In December 2024, while incarcerated, Khan urged overseas Pakistanis to boycott remittances to pressure the government, arguing that restricting this crucial foreign exchange source would force economic and political concessions.
However, despite some initial enthusiasm from supporters, remittances rose by 25% in January 2025, reaching $3 billion for the second consecutive month, according to State Bank of Pakistan (SBP) data.
Several expatriates initially attempted to comply as reported by international news agency Al Jazeera. Muhammad Waseem, a barber in Qatar, who temporarily halted his monthly transfer of 4,000 Qatari riyals ($1,096) to his family. However, he soon realised his family’s financial dependence required him to resume remittances, albeit at a slightly reduced amount.
The experiences of expatriates in Saudi Arabia, Qatar, and the UAE reveal that most prioritise family financial security over political demonstrations. Ahmed Kabeer, a recent graduate working in Riyadh, emphasised that sending money home was a matter of survival, not preference. “If I tell my mother I can’t send money because Khan asked me not to, she’ll probably tell me to go sit in jail with him,” he remarked.
For most overseas Pakistanis, particularly labourers and small business owners, remittances are a financial obligation rather than a discretionary expense.
In 2024, Pakistan recorded its highest-ever remittance inflows at $34.1 billion, a 32% increase from 2023. Analysts attribute this growth to multiple factors:
Depreciation and stabilisation of the Pakistani rupee, prompting expatriates to send larger sums. A crackdown on illegal money transfer channels, increasing reliance on formal banking routes.
Sustained economic dependence on remittances, as most Pakistani households lack alternative income sources.
Sajid Amin Javed, a senior economist at the Sustainable Development Policy Institute (SDPI), explained: Remittances are largely inelastic to political narratives.
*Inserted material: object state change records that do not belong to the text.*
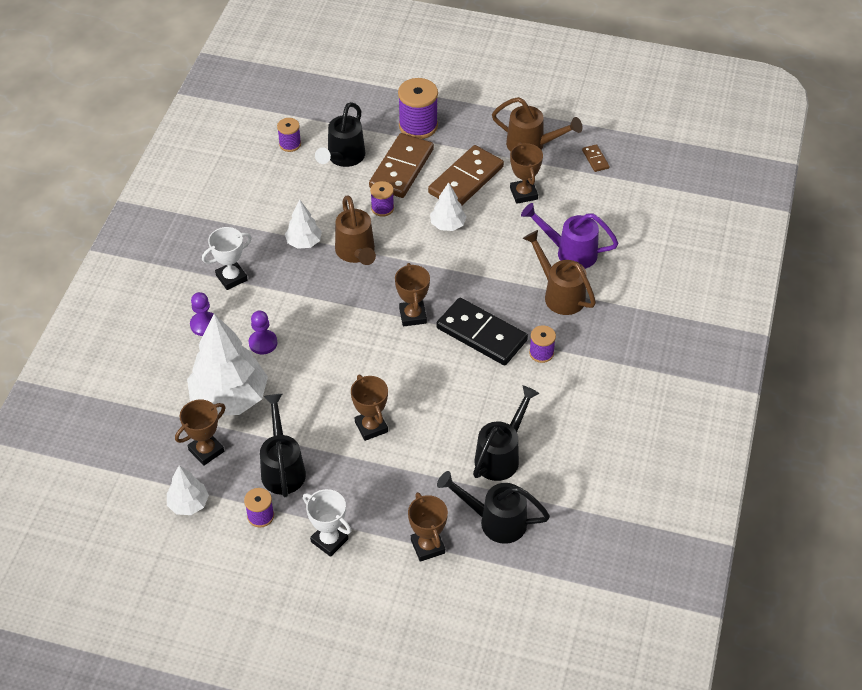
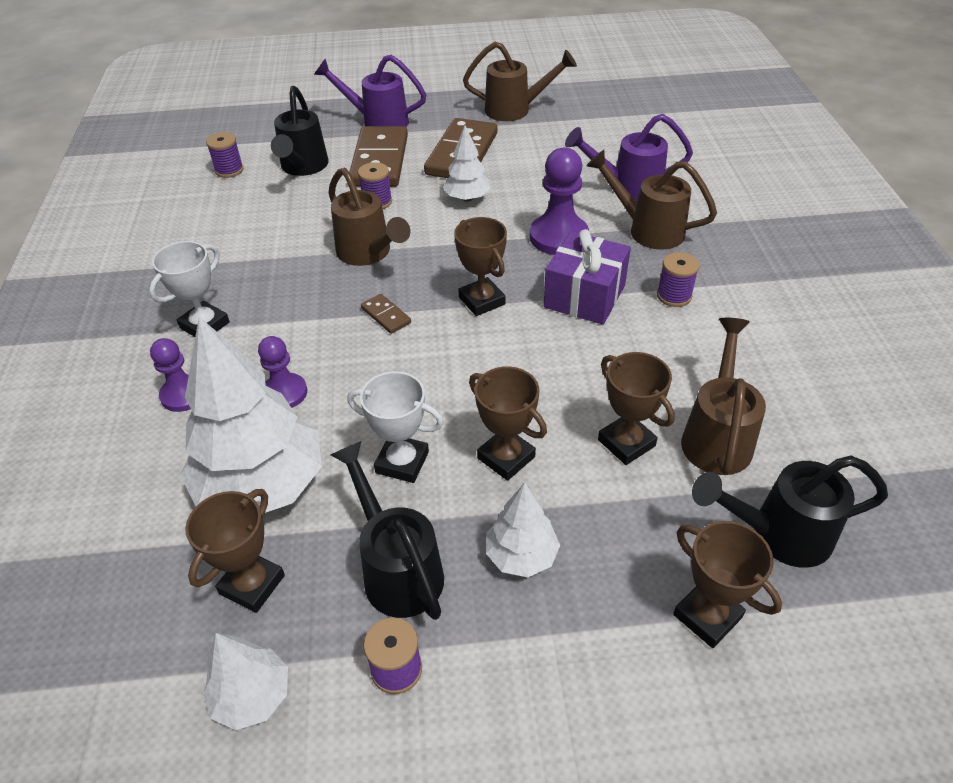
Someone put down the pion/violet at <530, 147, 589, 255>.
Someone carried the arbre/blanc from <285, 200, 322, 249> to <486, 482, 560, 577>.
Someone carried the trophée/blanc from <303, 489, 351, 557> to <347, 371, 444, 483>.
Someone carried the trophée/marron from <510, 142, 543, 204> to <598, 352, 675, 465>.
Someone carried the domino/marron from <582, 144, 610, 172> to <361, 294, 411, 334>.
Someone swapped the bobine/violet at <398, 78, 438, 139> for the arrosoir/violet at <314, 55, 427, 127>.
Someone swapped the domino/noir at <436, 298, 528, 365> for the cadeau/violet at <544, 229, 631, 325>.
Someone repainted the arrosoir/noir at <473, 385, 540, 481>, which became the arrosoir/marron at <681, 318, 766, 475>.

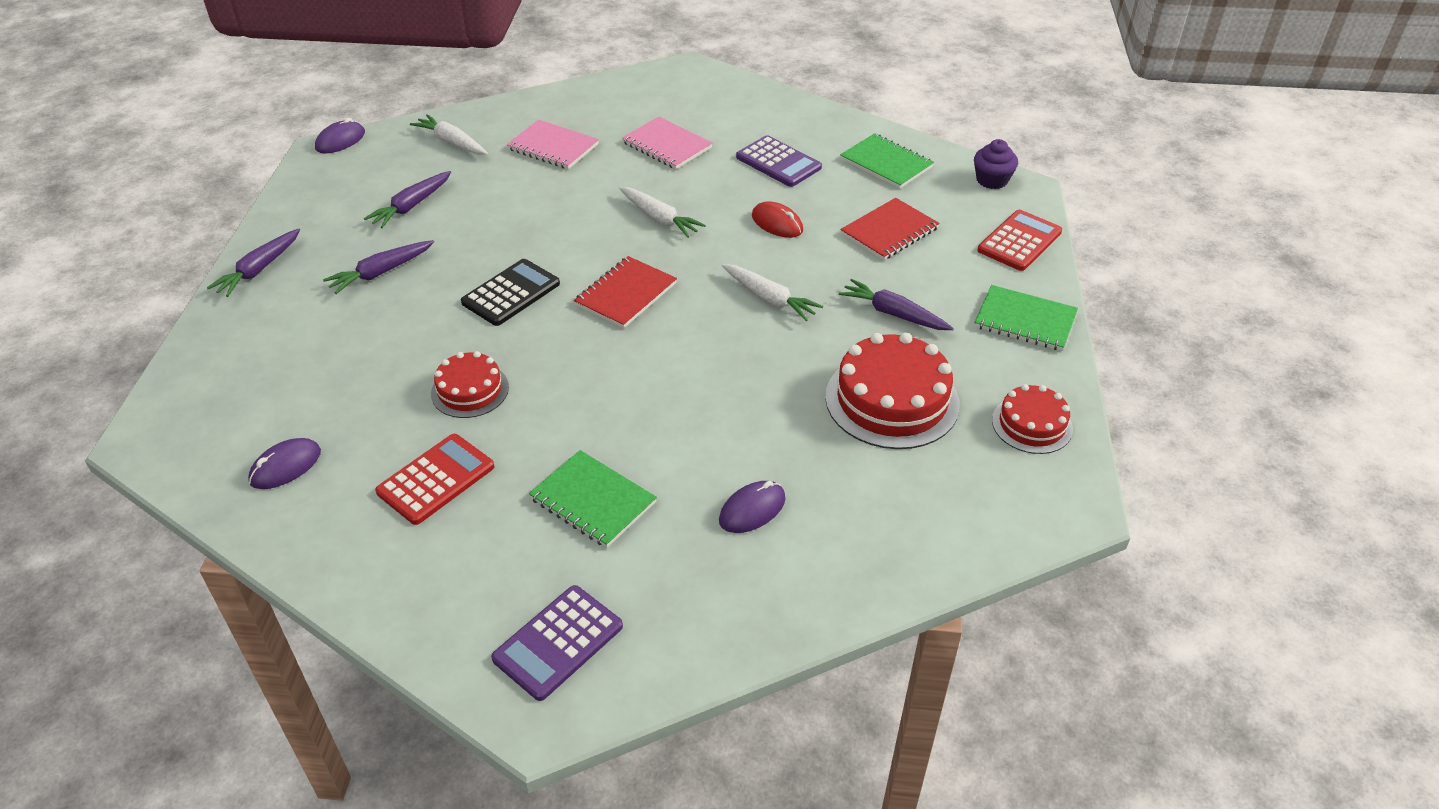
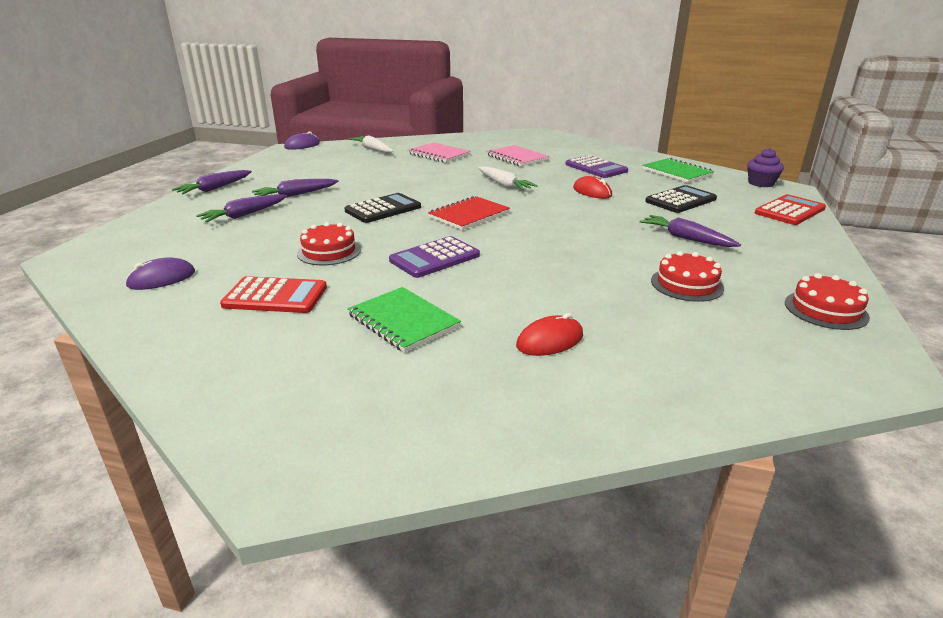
Someone took away the carotte/blanc at <722, 264, 823, 321>.
Someone took away the carnet/vert at <974, 285, 1078, 351>.
Someone carried the carotte/violet from <364, 171, 451, 228> to <196, 194, 287, 222>.
Someone carried the calculatrice/violet from <491, 585, 623, 701> to <389, 236, 480, 278>.
Someone swapped the carnet/rouge at <840, 198, 940, 260> for the calculatrice/noir at <645, 185, 717, 213>.
Someone repainted the souris/violet at <719, 481, 786, 533>, which became the souris/rouge at <516, 313, 583, 356>.
Someone rotated the calculatrice/rouge at <375, 434, 494, 525> by 45 degrees clockwise.
Someone scaled the gâteau/rouge at <825, 333, 960, 449> by 0.58.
While some loyalists may temporarily comply, the vast majority have no choice but to support their families.
Despite Khan’s political influence among overseas Pakistanis, the reality of household expenses, education, and medical needs has overridden political sentiment. Pakistan’s remittance economy remains resilient, highlighting the fundamental role of expatriates in sustaining millions of families.